Today we went to Tom's place to check on the status of the #2 hive and see if the swarm/queen cells had hatched and if the queen had mated yet.

Of course, we couldn't help but check on the status of the super while we were there.

We pulled a frame and was happy to see it was fully drawn (bulging at the top actually) and filled (partially capped) with honey. Yeah!

Putting the super aside, we opened a few frames from the brood boxes.

We found a frame that we knew had queen cells on it from two weeks ago when we performed an artificial swarm.

In the picture below, you can see the queen cell with yellow circle has a neatly eaten circle around the top of the cell and the flap from the opened cell still attached. We suspected this was the viable queen that emerged.

Also below, in the purple circle is another queen cell, and you can just barely make out an opening in the cell that shows a dead queen inside. The emerged queen likely walked over and stung the other queen cell(s) through the side walls effectively ensuring she was the only queen.

This was great we thought. A queen had emerged, eliminated other queen cells and was on her way to mating flights or even returned by now.

What we saw next surprised us.

The next frame we pulled had another queen cell on it, but it was not opened, nor did it have any punctures in the side of it.

I noticed a thin circle around the top of the cell as if a queen inside had been trying to eat the top off the cell. We figured she was dead like the one in the picture above, but before I could react, a nurse bee walked over and lifted up the cap on the queen cell and a new queen walked out.

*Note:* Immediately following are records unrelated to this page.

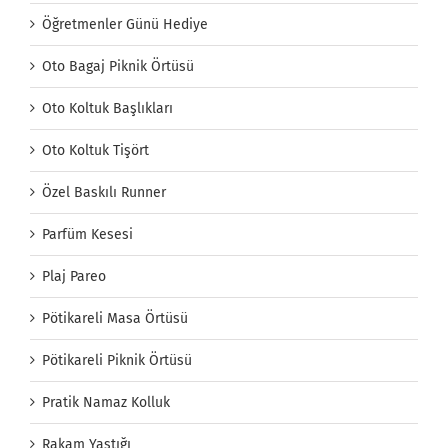
Öğretmenler Günü Hediye
Oto Bagaj Piknik Örtüsü
Oto Koltuk Başlıkları
Oto Koltuk Tişört
Özel Baskılı Runner
Parfüm Kesesi
Plaj Pareo
Pötikareli Masa Örtüsü
Pötikareli Piknik Örtüsü
Pratik Namaz Kolluk
Rakam Yastığı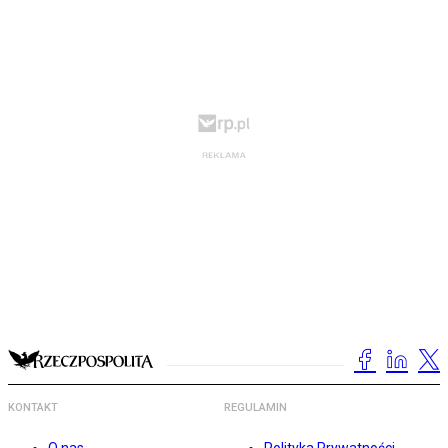
KONTAKT
REGULAMIN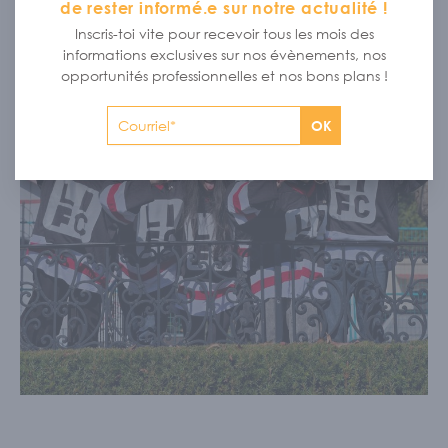
de rester informé.e sur notre actualité !
Inscris-toi vite pour recevoir tous les mois des
informations exclusives sur nos évènements, nos
opportunités professionnelles et nos bons plans !
OK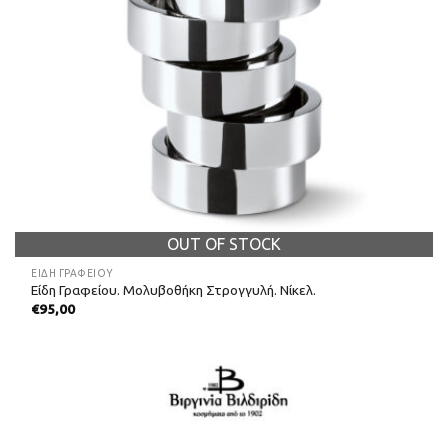
OUT OF STOCK
ΕΊΔΗ ΓΡΑΦΕΊΟΥ
Είδη Γραφείου. Μολυβοθήκη Στρογγυλή. Νίκελ.
€
95,00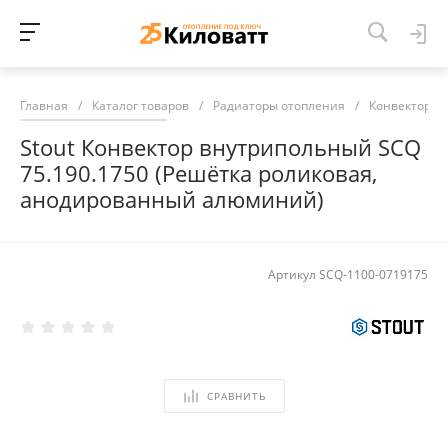
Главная
/
Каталог товаров
/
Радиаторы отопления
/
Конвекторы 
Stout Конвектор внутрипольный SCQ
75.190.1750 (Решётка роликовая,
анодированный алюминий)
Артикул
SCQ-1100-0719175
СРАВНИТЬ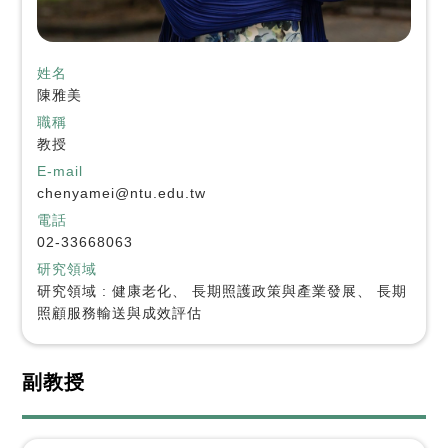
姓名
陳雅美
職稱
教授
E-mail
chenyamei@ntu.edu.tw
電話
02-33668063
研究領域
研究領域 : 健康老化、 長期照護政策與產業發展、 長期
照顧服務輸送與成效評估
副教授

She had been chewing the cap off the top of the cell, and I happen to be there at the right moment to see her emerge!

The video below is jumpy, and I didn't get the camera turned on fast enough to capture the queen coming out of the cell (it happened so quick) but I was able to capture her moments after coming out of the cell, and walking (running) around the frame.

She was incredibly fast. I don't know if she was just stretching her legs, if she was searching for other queen cells to destroy or what, but I was amazed at her speed.

Here's what we think happened: Two weeks ago when we made the artificial swarm, we did notice lots of queen cells that were uncapped and just had an egg in them, which we also noticed some that were already capped.

We suspect the queen pictured above (in the yellow circle) emerged several days ago, killed as many other queen cells as she could find, and missed the one that emerged today. The one that emerged today must have been just an egg two weeks ago when we saw it in the queen cell.

I suppose there are at least two (maybe more) queens in the hive right now. I suppose sooner or later they'll meetup and fight to where there's only one queen left.

Although, last fall a hive at my dad's house had two laying queens in it and they were perfectly happy co-habitating for quite a long time before we finally removed one of them. So who knows.